I visited a new church today, First Baptist Concord in Farragut (not sure why it’s called Concord if it’s in Farragut). The pastor decided to begin a new three- or four-week series about America, presumably in honor of the upcoming holiday. Today, he introduced his argument that the United States of America began as a Christian nation. (In later segments, he plans to address America’s fall from grace and then delve into end-times prophecy from a dispensationalist standpoint.)

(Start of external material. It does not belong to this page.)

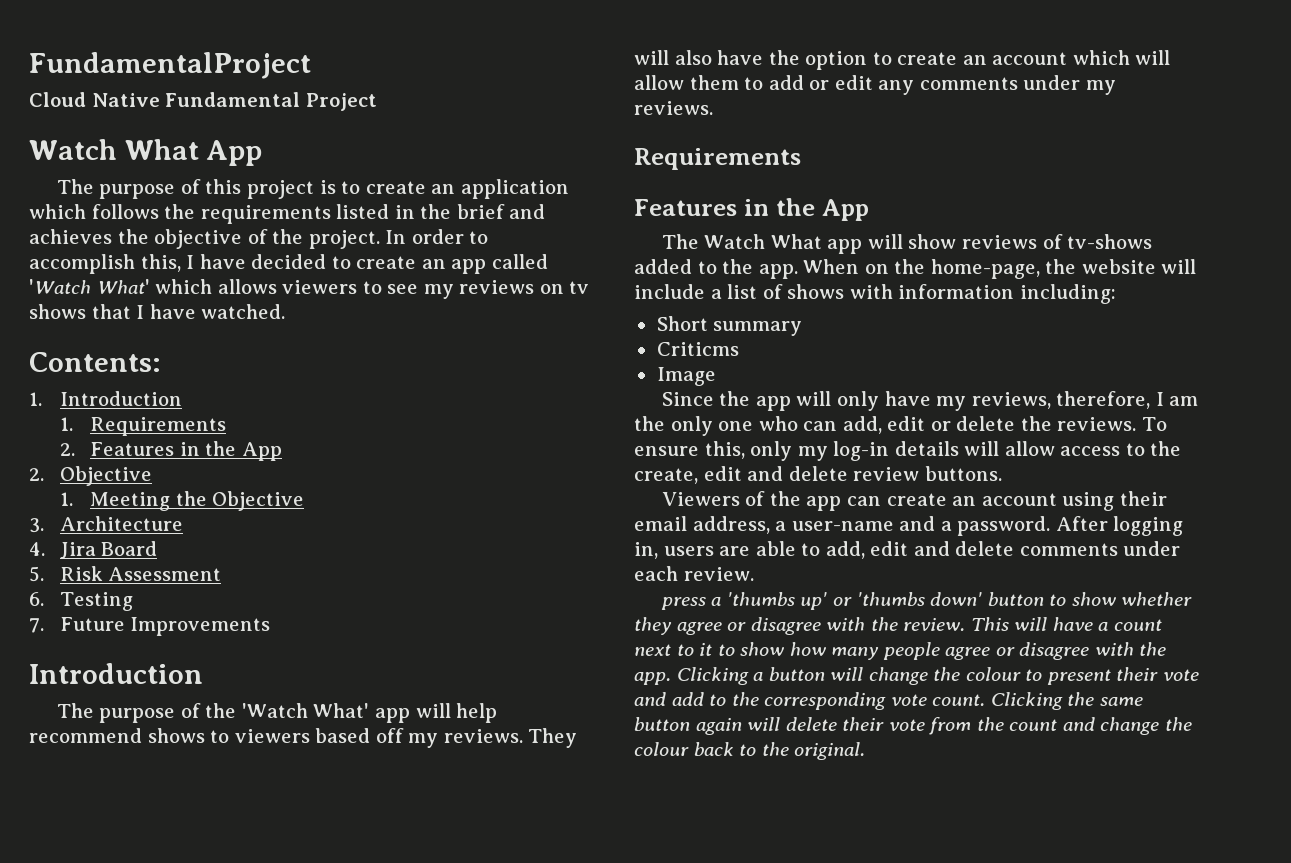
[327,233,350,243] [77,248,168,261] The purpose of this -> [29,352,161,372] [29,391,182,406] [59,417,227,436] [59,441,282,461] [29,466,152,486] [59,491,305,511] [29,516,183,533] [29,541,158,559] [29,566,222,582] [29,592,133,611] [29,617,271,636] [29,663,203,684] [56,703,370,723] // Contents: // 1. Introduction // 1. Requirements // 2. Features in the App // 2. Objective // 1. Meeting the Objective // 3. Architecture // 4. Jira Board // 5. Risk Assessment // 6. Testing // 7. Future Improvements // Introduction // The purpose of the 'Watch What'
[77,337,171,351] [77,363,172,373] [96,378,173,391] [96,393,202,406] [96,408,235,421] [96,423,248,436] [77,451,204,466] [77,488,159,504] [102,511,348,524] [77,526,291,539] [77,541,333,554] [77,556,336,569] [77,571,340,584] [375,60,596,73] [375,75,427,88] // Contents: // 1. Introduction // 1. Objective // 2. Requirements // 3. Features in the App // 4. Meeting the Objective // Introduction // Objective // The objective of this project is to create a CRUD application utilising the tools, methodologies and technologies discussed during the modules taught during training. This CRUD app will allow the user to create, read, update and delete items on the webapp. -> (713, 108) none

Specifically, he pointed out that the various American colonies adhered to Christianity prior to the Revolution, and that afterward the nation as a whole remained Christian following unification, even after ratification of the Constitution. The colonies appealed to the Christian God as their source of authority in various constitutions and charters. Most of them required adherence to various Christian beliefs for anyone who desired to hold office — often at least a faith in the divine inspiration of the Bible. (As a side note, the Tennessee Constitution technically still requires belief in a deity and in a future judgment.)
Moreover, many of the colonists explicitly declared their intention of evangelizing the Indians. The Virginia Company declared evangelism as one of its objectives when it founded Jamestown — even though profit alone would certainly have been a noble goal!
Even following ratification of the Constitution, the federal government continued advocating national days of prayer, and various states maintained state churches. The Supreme Court never struck down these state churches; people just gradually realized it was a dumb idea for states to fund particular denominations.
Anyway, the pastor brought up facts like these and others, and then concluded by discussing the idea of inalienable rights. He didn’t specifically mention the many verses that I would have cited to argue for rights to life, liberty, and the pursuit of happiness — but he really didn’t need to do so. His main purpose was simply to encourage and embolden Christians, rather than preach on theonomy. Also, it was just the first talk in the series. And besides, any theist with any sense knows that those rights are self-evident.
Besides the holiday, perhaps the pastor also received inspiration from the corrupt tax plan (taxing AIR) just passed by Democrats in the House. He didn’t mention that bill specifically, but he did insert a brief criticism about Obama’s socialist health care plan. Obama apparently argued that you can still keep your doctor under his socialist scheme — which is technically not entirely true, but that’s beside the point. The pastor shouted out, “Well I should hope I can keep my doctor! What business could he possibly have telling me what doctors I can see?” I suspect Jesus has been scratching his head in heaven lately wondering the same question.
The preacher had clearly grown exasperated with politicians violating our God-given right to pursue happiness and obtain property.
Overall, I got the idea that the pastor felt a little uneasy preaching such a political sermon — although he was certainly passionate once he got going. Nonetheless, I appreciated that the preacher spoke on the topic. There should be more sermons like this one. By that, I don’t mean that churches should become ultrapolitical and speak about politics all the time. I simply mean that all churches should speak about it some of the time. Everyone who claims to follow Jesus needs to understand the evil, anti-Christian nature of the liberal paradigm.
Pastors routinely preach about loving your wives, or having a forgiving spirit, or worshipping God…blah blah blah. How many times can you listen to preachers talk about these generalities before your eyes glaze over? Do you want to know how to worship God? I can think of one way: Vote conservative in the next election. Conservatism is hardly the entirety of Christianity, but any liberal Christian is living inconsistently with his status as a child of God. These ignorant people should read theirs Bibles more often.